===== STUDY MATERIAL =====

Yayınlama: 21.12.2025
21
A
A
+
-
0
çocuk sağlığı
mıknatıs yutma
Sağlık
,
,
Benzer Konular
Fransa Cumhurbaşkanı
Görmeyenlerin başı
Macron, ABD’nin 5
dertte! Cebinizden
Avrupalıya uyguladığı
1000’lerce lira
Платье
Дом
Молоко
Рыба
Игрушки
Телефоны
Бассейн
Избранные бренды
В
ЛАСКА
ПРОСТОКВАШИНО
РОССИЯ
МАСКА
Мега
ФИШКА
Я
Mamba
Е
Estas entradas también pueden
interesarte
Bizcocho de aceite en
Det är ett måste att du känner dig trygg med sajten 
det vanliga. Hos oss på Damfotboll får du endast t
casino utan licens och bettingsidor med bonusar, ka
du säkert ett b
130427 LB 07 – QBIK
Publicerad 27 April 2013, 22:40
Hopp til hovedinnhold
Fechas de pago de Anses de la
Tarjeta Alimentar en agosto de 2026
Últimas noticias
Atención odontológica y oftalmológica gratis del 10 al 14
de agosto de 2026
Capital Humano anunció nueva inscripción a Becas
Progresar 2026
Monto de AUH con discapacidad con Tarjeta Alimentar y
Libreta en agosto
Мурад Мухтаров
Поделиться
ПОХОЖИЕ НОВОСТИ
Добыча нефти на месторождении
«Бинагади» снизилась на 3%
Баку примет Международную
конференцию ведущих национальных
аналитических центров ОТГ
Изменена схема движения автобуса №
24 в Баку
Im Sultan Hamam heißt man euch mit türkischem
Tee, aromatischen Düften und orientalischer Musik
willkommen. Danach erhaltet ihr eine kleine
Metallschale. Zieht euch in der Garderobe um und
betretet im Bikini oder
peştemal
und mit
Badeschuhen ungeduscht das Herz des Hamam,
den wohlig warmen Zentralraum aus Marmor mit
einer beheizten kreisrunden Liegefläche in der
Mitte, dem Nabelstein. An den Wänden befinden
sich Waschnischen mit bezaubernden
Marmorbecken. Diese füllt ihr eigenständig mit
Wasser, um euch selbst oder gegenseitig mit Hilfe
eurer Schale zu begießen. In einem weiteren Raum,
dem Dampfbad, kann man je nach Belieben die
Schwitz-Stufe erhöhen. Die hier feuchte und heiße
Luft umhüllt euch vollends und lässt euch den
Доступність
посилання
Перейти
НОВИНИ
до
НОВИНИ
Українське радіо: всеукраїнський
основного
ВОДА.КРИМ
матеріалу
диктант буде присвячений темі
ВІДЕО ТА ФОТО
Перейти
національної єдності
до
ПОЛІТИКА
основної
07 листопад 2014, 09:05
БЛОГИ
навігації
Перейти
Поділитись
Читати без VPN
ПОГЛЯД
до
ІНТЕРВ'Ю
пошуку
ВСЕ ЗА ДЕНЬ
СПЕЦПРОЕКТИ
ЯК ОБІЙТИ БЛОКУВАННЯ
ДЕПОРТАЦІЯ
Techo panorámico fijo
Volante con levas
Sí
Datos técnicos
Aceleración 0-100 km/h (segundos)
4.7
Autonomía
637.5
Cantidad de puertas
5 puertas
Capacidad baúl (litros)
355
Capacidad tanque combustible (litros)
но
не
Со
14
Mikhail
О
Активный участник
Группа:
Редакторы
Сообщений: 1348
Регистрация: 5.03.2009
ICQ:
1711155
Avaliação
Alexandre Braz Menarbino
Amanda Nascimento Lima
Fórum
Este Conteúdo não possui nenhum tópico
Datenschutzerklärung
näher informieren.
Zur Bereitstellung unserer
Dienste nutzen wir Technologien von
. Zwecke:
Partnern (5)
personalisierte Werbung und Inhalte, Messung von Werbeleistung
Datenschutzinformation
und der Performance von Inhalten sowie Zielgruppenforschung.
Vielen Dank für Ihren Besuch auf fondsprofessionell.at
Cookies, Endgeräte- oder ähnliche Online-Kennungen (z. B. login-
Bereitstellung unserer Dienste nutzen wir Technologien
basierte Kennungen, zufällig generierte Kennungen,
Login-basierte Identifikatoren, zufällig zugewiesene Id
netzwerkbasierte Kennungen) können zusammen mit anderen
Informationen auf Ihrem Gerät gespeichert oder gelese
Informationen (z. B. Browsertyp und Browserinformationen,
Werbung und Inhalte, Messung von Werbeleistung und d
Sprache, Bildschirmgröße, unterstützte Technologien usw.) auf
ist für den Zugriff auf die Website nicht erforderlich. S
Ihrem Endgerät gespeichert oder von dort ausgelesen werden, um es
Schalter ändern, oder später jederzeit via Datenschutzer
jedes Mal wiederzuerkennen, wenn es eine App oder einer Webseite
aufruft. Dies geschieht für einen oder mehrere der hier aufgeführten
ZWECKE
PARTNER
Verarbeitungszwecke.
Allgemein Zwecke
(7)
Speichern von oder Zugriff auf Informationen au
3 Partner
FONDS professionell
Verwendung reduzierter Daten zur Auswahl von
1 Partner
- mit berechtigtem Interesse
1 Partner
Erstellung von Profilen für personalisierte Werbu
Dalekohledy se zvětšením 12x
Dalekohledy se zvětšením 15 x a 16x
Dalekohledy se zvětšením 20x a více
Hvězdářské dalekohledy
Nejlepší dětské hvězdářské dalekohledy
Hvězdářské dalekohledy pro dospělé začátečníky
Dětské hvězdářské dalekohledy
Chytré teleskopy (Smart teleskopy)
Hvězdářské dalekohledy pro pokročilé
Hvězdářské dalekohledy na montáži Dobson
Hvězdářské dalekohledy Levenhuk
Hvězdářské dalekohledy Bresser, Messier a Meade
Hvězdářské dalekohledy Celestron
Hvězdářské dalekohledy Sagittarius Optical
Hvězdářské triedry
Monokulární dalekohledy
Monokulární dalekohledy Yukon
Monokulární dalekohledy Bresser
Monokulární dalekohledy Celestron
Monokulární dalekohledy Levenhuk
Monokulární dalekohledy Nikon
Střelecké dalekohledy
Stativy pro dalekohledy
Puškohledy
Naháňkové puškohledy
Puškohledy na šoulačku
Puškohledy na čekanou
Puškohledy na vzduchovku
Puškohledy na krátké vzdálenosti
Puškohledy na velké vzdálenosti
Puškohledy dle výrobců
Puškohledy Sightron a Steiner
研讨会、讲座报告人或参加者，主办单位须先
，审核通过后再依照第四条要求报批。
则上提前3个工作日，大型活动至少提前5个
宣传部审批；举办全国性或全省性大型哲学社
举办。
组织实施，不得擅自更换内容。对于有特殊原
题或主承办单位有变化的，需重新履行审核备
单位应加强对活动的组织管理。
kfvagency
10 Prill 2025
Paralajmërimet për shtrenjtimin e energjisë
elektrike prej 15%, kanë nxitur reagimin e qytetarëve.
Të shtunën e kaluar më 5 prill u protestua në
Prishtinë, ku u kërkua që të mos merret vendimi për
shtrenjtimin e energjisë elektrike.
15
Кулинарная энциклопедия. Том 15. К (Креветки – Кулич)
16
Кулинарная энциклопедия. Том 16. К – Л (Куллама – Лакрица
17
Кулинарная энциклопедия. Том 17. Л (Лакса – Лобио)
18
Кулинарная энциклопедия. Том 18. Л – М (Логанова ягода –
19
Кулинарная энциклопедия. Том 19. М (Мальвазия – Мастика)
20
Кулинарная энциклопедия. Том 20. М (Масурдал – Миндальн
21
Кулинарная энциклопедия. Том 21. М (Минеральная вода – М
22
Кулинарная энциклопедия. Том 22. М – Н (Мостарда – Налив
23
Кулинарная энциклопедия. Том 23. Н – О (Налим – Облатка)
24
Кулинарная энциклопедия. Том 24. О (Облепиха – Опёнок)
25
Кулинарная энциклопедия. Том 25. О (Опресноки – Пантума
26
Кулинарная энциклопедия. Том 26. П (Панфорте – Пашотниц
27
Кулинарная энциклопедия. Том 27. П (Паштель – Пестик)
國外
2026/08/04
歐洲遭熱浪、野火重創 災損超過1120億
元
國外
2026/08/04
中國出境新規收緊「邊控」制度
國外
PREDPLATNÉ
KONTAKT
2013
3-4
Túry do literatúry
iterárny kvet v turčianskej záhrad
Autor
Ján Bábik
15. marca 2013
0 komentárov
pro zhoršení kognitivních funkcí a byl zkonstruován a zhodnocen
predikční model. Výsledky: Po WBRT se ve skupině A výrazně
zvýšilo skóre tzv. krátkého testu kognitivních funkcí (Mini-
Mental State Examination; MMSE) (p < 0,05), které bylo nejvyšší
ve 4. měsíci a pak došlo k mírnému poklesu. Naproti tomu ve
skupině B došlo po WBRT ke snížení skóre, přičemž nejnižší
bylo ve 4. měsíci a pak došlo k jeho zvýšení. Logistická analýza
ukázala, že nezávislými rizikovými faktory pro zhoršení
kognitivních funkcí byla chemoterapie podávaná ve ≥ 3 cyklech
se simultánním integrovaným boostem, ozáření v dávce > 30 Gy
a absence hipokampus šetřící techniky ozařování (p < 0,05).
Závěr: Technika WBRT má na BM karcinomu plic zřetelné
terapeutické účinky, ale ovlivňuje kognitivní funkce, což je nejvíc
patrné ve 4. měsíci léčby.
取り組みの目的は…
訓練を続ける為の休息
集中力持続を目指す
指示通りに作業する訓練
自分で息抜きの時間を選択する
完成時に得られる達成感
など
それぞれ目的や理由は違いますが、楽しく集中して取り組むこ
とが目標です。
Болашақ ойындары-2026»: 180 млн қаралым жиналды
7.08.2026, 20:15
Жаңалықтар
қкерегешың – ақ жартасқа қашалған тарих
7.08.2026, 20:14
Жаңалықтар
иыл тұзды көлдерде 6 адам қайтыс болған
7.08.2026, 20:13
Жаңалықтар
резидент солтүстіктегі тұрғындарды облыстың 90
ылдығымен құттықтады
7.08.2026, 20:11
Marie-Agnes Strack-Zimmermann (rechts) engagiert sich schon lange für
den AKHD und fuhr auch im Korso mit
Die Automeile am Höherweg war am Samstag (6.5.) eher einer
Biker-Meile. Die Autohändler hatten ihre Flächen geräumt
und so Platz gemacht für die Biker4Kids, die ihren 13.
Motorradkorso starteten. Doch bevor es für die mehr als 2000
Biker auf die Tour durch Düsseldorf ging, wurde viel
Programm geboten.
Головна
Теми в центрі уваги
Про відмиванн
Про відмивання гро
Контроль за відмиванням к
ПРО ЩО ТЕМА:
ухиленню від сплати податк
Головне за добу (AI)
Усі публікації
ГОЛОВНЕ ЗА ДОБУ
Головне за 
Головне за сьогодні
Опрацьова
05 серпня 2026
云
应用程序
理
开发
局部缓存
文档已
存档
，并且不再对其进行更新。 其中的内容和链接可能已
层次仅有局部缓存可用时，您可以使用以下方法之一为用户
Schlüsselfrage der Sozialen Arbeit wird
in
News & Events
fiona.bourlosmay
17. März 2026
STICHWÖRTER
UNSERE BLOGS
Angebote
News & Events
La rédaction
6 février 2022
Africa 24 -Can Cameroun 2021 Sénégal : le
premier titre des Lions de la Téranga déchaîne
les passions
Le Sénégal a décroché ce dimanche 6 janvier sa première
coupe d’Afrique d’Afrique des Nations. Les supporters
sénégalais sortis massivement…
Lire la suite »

=====

Extract the lines of the material above, from its first line through the line that holds "Tee, aromatischen Düften", inclusive, and reproduce them word for word.

Yayınlama: 21.12.2025
21
A
A
+
-
0
çocuk sağlığı
mıknatıs yutma
Sağlık
,
,
Benzer Konular
Fransa Cumhurbaşkanı
Görmeyenlerin başı
Macron, ABD’nin 5
dertte! Cebinizden
Avrupalıya uyguladığı
1000’lerce lira
Платье
Дом
Молоко
Рыба
Игрушки
Телефоны
Бассейн
Избранные бренды
В
ЛАСКА
ПРОСТОКВАШИНО
РОССИЯ
МАСКА
Мега
ФИШКА
Я
Mamba
Е
Estas entradas también pueden
interesarte
Bizcocho de aceite en
Det är ett måste att du känner dig trygg med sajten 
det vanliga. Hos oss på Damfotboll får du endast t
casino utan licens och bettingsidor med bonusar, ka
du säkert ett b
130427 LB 07 – QBIK
Publicerad 27 April 2013, 22:40
Hopp til hovedinnhold
Fechas de pago de Anses de la
Tarjeta Alimentar en agosto de 2026
Últimas noticias
Atención odontológica y oftalmológica gratis del 10 al 14
de agosto de 2026
Capital Humano anunció nueva inscripción a Becas
Progresar 2026
Monto de AUH con discapacidad con Tarjeta Alimentar y
Libreta en agosto
Мурад Мухтаров
Поделиться
ПОХОЖИЕ НОВОСТИ
Добыча нефти на месторождении
«Бинагади» снизилась на 3%
Баку примет Международную
конференцию ведущих национальных
аналитических центров ОТГ
Изменена схема движения автобуса №
24 в Баку
Im Sultan Hamam heißt man euch mit türkischem
Tee, aromatischen Düften und orientalischer Musik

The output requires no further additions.